Bendis does actually accomplish a lot of these things. The cast here is somewhat limited, and includes characters that should be familiar to anyone who’s seen at least a couple of the X-Men movies. He effectively demonstrates that mutants are powering up, and he shows that figures of authority will have a tendency to react badly to that powering up, no matter how benign those powers might be. And he even does a decent job setting up why Cyclops is doing what he’s doing for the odd reader who didn’t pick up Avengers Vs. X-Men, and who maybe only knows the character from the X-Men movies (then again, anyone who only knows Cyclops from the movies will probably be more surprised that Cyclops is, you know, doing anything).

But the biggest problem that I felt this book faces is in its base conceit of bringing the teenaged X-Men forward in time. And that starts with: how the hell did Beast go back in time? He’s just suddenly in the past. Do The X-Men have a time machine? If they do, I’ve never heard of it… and having Beast just appear in the past was Goddamned confusing. Further, Beast is supposed to be one of the smartest X-Men. If he had a time machine, why didn’t he use it at the beginning of X-Men Vs. Avengers to go back to, say, 1982 and just push Jean out of Phoenix’s way in the first place? And frankly, if Cyclops is supposed to be less of a dick back at the beginning, why not just go back with an iPad and say, “Hi, Cyclops? I’m from the future. Look at the video on this device that is clearly from the future. See this footage of you being a cock and shooting up a police station? When the time comes? Don’t fucking do that. And oh yeah: buy Apple stock.”

But on the whole, this isn’t a dealbreaker, and I think even Bendis knows that the whole time travel gimmick is a little bit silly – having Teen Cyclops ask Present Beast, “Is it our kids?” is enough of a Back to The Future nod for me to believe that he’s asking readers to just sit back and enjoy a fun story. But what we seem to be setting up here is a new era for the X-Men… that immediately uses time travel to bring the past into the present. In short: my concern is that the opportunity to create a new beginning that is open to new readers is being instead used to immediately begin examining that continuity, right from the beginning. Done right – and Bendis is capable enough to do it right – it can be used as a primer to years of difficult continuity. Done wrong?
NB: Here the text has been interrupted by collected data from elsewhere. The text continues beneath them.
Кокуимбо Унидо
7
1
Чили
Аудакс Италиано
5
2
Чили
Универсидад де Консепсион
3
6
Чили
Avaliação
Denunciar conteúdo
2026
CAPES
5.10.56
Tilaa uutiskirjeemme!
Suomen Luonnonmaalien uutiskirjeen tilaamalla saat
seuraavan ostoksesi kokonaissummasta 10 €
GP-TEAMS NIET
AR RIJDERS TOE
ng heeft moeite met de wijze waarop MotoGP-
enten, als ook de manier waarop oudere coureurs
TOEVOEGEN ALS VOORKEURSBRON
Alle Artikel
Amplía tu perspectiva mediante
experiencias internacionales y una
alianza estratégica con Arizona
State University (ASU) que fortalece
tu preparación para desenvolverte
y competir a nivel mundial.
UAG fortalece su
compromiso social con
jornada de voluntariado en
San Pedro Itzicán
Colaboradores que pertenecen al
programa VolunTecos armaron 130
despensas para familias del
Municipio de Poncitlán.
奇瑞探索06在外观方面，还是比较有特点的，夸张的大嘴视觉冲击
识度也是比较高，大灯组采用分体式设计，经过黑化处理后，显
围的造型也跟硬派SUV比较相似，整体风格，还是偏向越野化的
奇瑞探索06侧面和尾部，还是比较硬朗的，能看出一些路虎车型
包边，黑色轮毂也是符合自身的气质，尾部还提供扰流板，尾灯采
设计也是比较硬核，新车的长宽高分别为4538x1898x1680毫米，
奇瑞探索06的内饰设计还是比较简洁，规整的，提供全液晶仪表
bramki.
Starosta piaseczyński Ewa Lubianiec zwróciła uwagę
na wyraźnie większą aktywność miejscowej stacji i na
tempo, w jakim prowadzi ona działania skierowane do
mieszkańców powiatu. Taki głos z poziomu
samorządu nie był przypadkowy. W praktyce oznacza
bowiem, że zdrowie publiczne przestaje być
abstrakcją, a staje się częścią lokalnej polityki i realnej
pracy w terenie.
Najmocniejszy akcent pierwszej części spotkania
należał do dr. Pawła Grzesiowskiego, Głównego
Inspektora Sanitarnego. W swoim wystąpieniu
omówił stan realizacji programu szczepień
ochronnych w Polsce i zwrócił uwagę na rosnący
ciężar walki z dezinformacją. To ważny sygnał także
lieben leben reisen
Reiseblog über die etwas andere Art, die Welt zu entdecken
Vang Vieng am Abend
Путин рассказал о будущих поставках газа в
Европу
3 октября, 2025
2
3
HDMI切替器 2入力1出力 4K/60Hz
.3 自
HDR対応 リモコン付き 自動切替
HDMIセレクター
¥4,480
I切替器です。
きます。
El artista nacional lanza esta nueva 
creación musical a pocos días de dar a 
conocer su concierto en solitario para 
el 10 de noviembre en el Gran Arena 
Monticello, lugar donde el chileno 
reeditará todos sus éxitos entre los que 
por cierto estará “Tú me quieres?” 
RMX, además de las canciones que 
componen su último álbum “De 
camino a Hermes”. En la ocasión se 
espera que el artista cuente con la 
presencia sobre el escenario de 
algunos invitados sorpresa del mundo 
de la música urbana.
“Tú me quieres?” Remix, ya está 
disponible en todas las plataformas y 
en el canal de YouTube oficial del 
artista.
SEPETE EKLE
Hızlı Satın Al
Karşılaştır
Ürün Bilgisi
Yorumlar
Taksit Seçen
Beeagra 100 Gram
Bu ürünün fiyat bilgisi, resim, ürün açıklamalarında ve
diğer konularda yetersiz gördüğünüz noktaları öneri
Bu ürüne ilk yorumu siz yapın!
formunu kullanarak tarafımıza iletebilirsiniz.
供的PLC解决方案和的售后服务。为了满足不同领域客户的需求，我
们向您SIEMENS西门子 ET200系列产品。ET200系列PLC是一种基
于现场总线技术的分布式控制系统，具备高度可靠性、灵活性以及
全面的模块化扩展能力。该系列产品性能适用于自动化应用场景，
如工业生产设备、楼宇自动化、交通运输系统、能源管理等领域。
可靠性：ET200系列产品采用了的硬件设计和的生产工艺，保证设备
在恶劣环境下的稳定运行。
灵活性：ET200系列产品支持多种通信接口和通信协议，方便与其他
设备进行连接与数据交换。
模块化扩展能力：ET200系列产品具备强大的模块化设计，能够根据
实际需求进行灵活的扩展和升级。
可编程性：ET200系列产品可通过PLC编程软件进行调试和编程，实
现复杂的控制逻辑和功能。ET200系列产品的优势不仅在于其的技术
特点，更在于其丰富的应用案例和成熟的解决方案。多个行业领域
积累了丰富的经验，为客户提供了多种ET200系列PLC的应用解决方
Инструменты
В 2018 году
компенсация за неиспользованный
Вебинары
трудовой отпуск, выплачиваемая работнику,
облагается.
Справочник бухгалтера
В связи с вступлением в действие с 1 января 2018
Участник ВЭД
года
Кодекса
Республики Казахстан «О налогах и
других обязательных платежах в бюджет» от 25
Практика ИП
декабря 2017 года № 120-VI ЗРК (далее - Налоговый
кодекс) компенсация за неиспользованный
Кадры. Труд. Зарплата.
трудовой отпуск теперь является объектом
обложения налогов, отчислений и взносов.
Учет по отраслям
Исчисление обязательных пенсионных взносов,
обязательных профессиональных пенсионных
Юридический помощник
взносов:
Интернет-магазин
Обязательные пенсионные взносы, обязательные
We get issue upon issue of in-references to the past mixed with the present, and we wind up with yet another X-Men book that will be unreadable to anyone who doesn’t know what happened in 40 years of continuity.

A strong point of the issue is Stuart Immonen’s art. He is in fine normal form here, delivering highly-detailed line work, expressive faces and clear storytelling. He manages to show not only a Beast so detailed you can almost feel his pelt, but shows real terror on the faces of the new mutants who are being hunted by the authorities. It’s tough to objectively review art by a guy with such a distinctive style as Immonen’s, which I honestly have always been a fan of, but suffice it to say: if you already like his style? You’re gonna like the look of this book.

I’ve written a lot about All-New X-Men #1, and I really haven’t said whether or not I actually liked it. And the truth is: I’m just not sure. It accomplished the things that I felt it needed to, and it set up what will be very likely interesting character moments when Teen X-Men meet Adult X-Men, but it does it with a story conceit that even Bendis seems to recognize is faintly ridiculous. It is new reader friendly enough for non X-Men fans to be able to jump in, but it lays the groundwork for a potential morass of continuity references that could really lose people like me fast if not handled right. And frankly, I’m a little disappointed that Marvel has taken the opportunity of a completely new status quo for the X-Men to immediately start embracing their past… and that dense and difficult past was a large part of what kept me out of X-Men in the first place.

Plus, Cyclops is still a dick. Some continuity never changes.